According to the Cuomo administration, physicians have many due process procedural rights under current state law that impede and greatly lengthen the progress of an investigation and disciplinary finding. In 2018, the average amount of time to close a full OPMC field investigation was 307 days. These permitted delays allow physicians who are potentially bad actors to continue practicing medicine at patients’ risk. Thus, the governor believes that the health commissioner and OPMC must have the authority and tools necessary to act to protect the public.
Ensure Consumers Have Up-To-Date, Accessible Information About Physicians
The Physician Profile is a publicly available, online resource providing information about individual New York state licensed physicians, including medical education, translation services at the doctor’s office and information about legal actions taken against the doctor.
However, other important information, such as insurance network participation, practice location, hours of operation and whether the office is accepting new patients, are currently either optional or not required under the public health law. To help ensure consumers can make informed decisions about their healthcare, the Cuomo administration intends to introduce legislation to ensure the public can access this critical information.
Doctors Have Concern Over Due Process
In response to the governor’s proposal, the Medical Society of the State of New York voiced concern that the proposal fails to strike a balance between improving public safety and protecting against the consequences of unfounded allegations against medical workers.
“We are extremely concerned about the scope of the proposals that would essentially strip physicians of important due process rights when a complaint has been filed with the Office of Professional Medical Conduct,” said Art Fougner, MD, Medical Society of the State of New York president, in a statement. “We agree with the importance of acting quickly when it is imperative, but these proposals would completely undermine important and longstanding due process protections.
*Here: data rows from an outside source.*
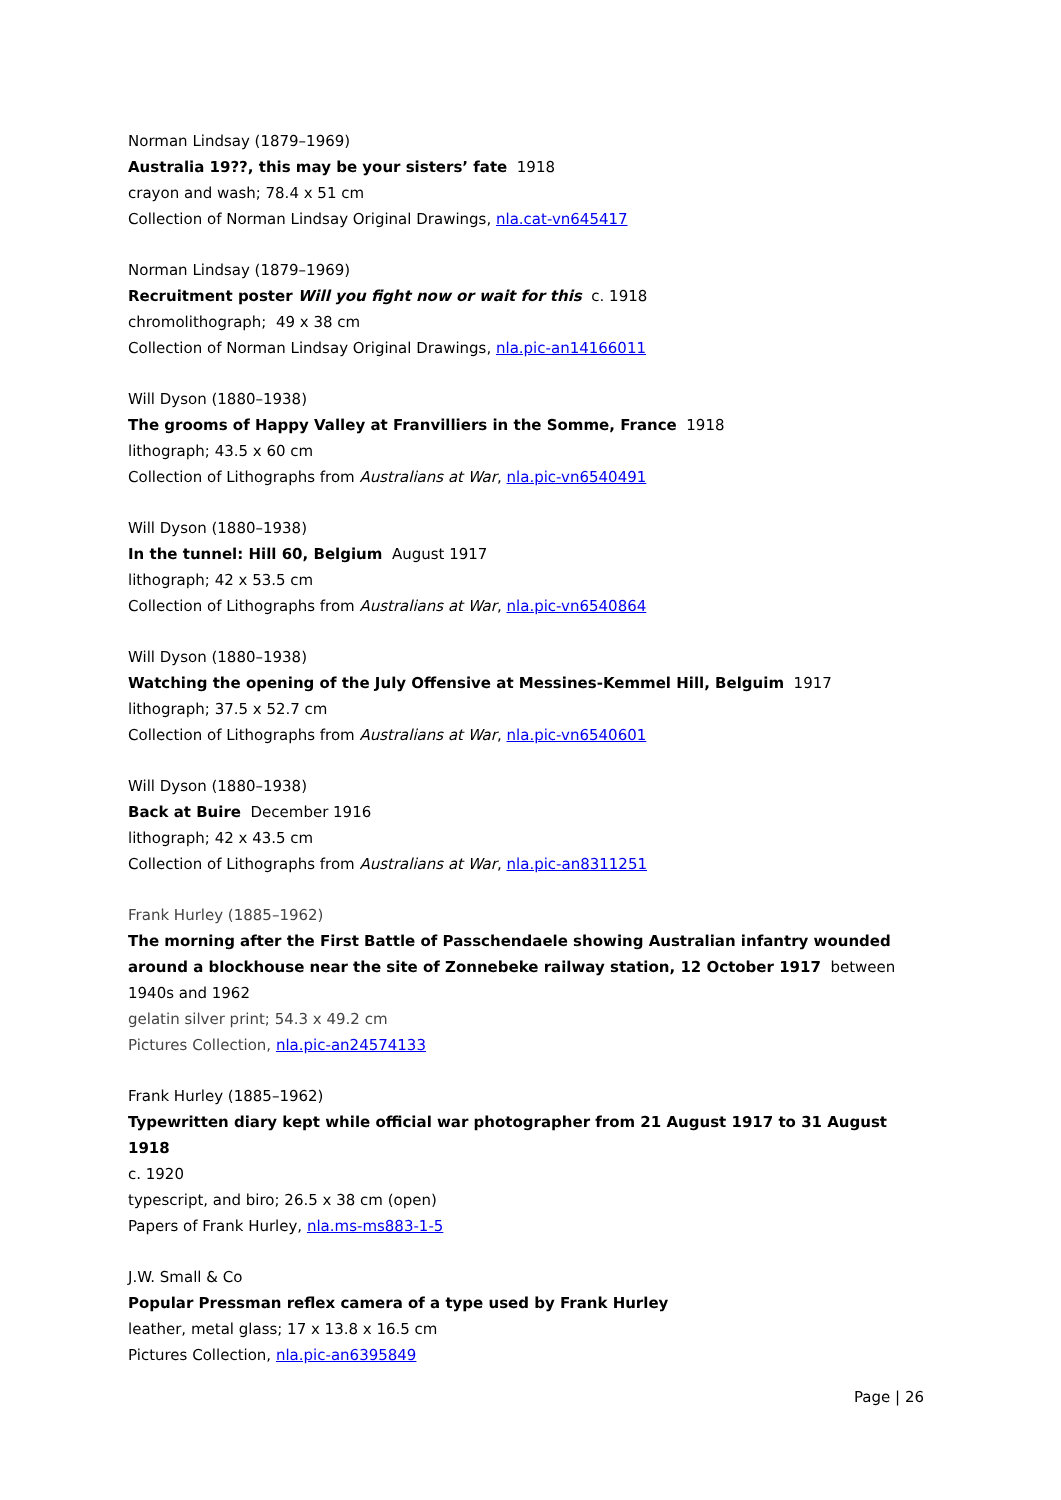Norman Lindsay (1879–1969)
Australia 19??, this may be your sisters’ fate 1918
crayon and wash; 78.4 x 51 cm
Collection of Norman Lindsay Original Drawings, nla.cat-vn645417
Norman Lindsay (1879–1969)
Recruitment poster Will you fight now or wait for this c. 1918
chromolithograph; 49 x 38 cm
Collection of Norman Lindsay Original Drawings, nla.pic-an14166011
Will Dyson (1880–1938)
The grooms of Happy Valley at Franvilliers in the Somme, France 1918
lithograph; 43.5 x 60 cm
Collection of Lithographs from Australians at War, nla.pic-vn6540491
Will Dyson (1880–1938)
In the tunnel: Hill 60, Belgium August 1917
lithograph; 42 x 53.5 cm
Collection of Lithographs from Australians at War, nla.pic-vn6540864
Will Dyson (1880–1938)
Watching the opening of the July Offensive at Messines-Kemmel Hill, Belguim 1917
lithograph; 37.5 x 52.7 cm
Collection of Lithographs from Australians at War, nla.pic-vn6540601
Will Dyson (1880–1938)
Back at Buire December 1916
lithograph; 42 x 43.5 cm
Collection of Lithographs from Australians at War, nla.pic-an8311251
Frank Hurley (1885–1962)
The morning after the First Battle of Passchendaele showing Australian infantry wounded around a blockhouse near the site of Zonnebeke railway station, 12 October 1917 between 1940s and 1962
gelatin silver print; 54.3 x 49.2 cm
Pictures Collection, nla.pic-an24574133
Frank Hurley (1885–1962)
Typewritten diary kept while official war photographer from 21 August 1917 to 31 August 1918
c. 1920
typescript, and biro; 26.5 x 38 cm (open)
Papers of Frank Hurley, nla.ms-ms883-1-5
J.W. Small & Co
Popular Pressman reflex camera of a type used by Frank Hurley
leather, metal glass; 17 x 13.8 x 16.5 cm
Pictures Collection, nla.pic-an6395849
Page | 26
Given that most complaints are dismissed without any sanction or action, this series of proposed changes to bypass these rights would create a substantial possibility of unfairly destroying an innocent physician’s career.
“Due to our enormous liability costs and excessive regulations, New York already has the dubious reputation of being the worst state in the country to be a physician. Proposals like this will make it even more unattractive for physicians to choose New York to deliver patient care.”